→ Written task: Please tally the lines in the items below that contain the string "chart", treating uppercase and lowercase as different, and reply with only the number.

→ Records for this task:

*** Block opens ***

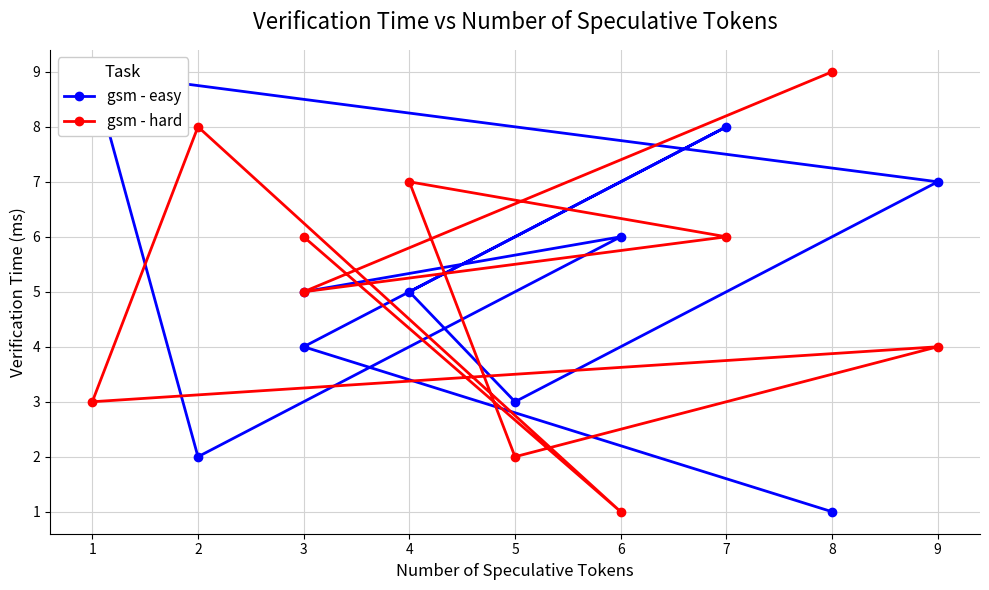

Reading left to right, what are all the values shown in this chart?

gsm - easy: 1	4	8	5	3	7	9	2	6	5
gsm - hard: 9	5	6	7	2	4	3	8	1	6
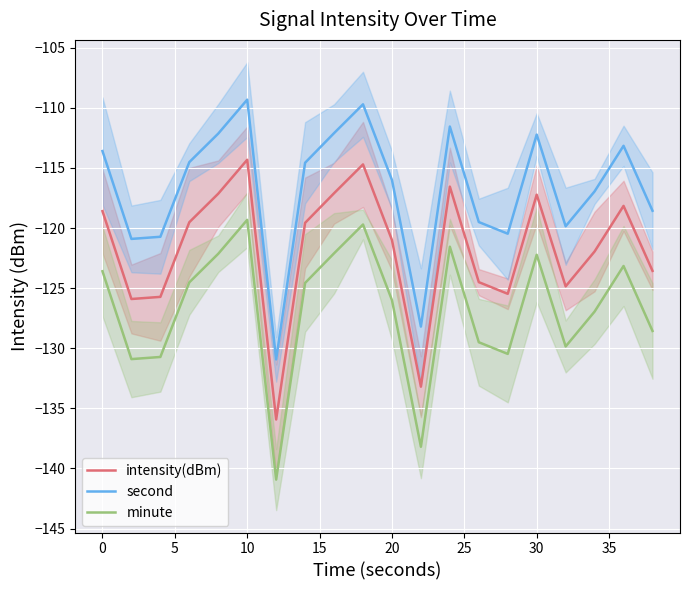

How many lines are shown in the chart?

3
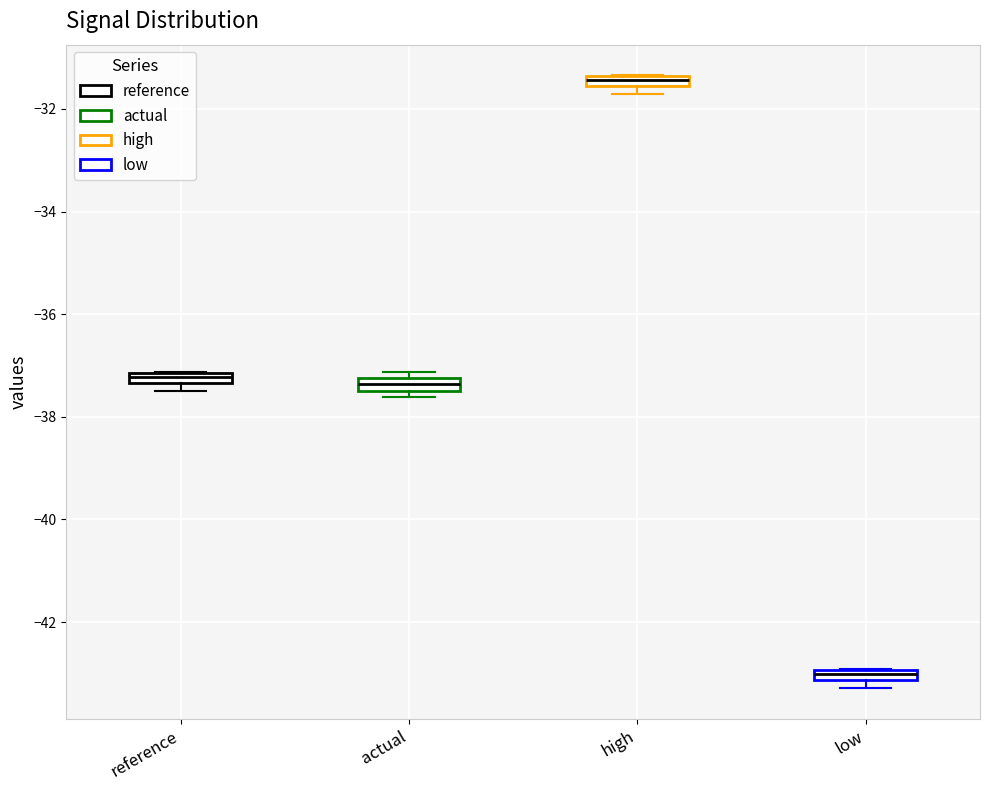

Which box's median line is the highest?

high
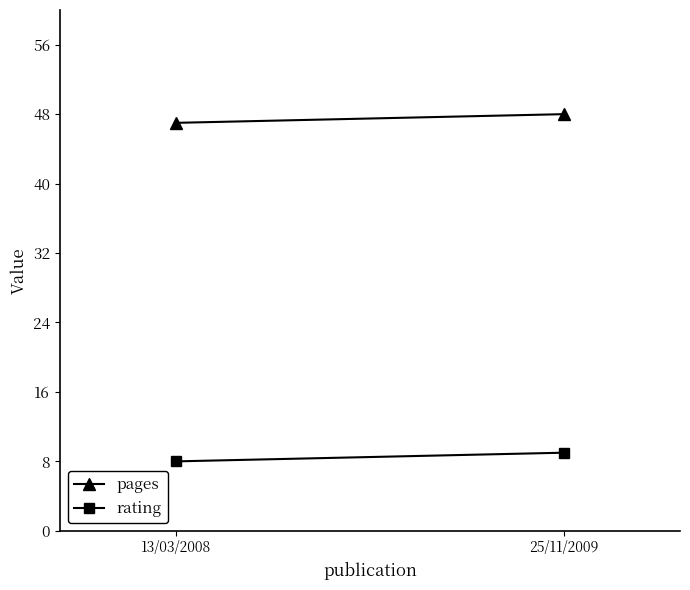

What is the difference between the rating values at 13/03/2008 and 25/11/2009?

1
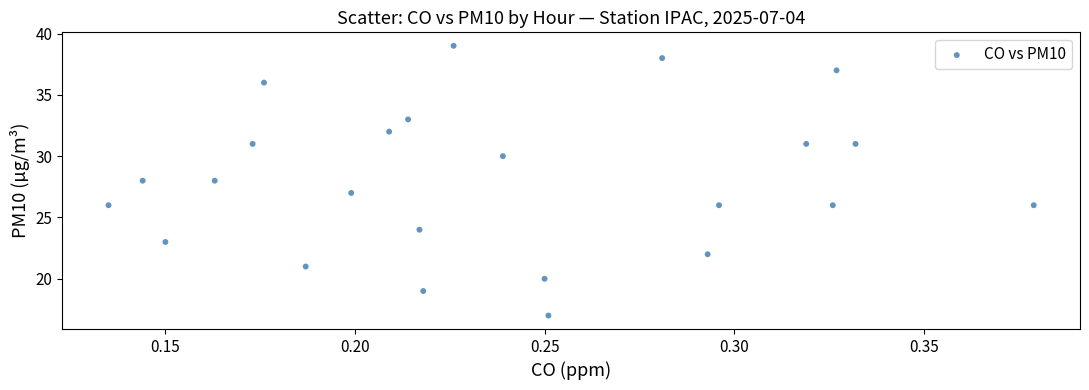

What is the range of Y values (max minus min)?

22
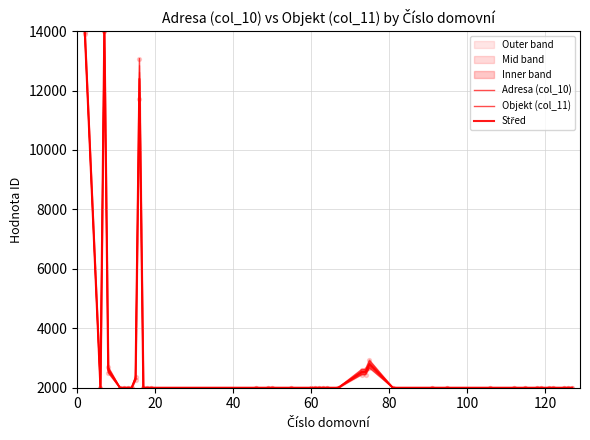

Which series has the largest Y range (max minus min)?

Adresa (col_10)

*** Block closes ***
*** Block opens ***

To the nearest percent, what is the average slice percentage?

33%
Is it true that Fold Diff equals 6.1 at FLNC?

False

*** Block closes ***

→ Result for this task: 2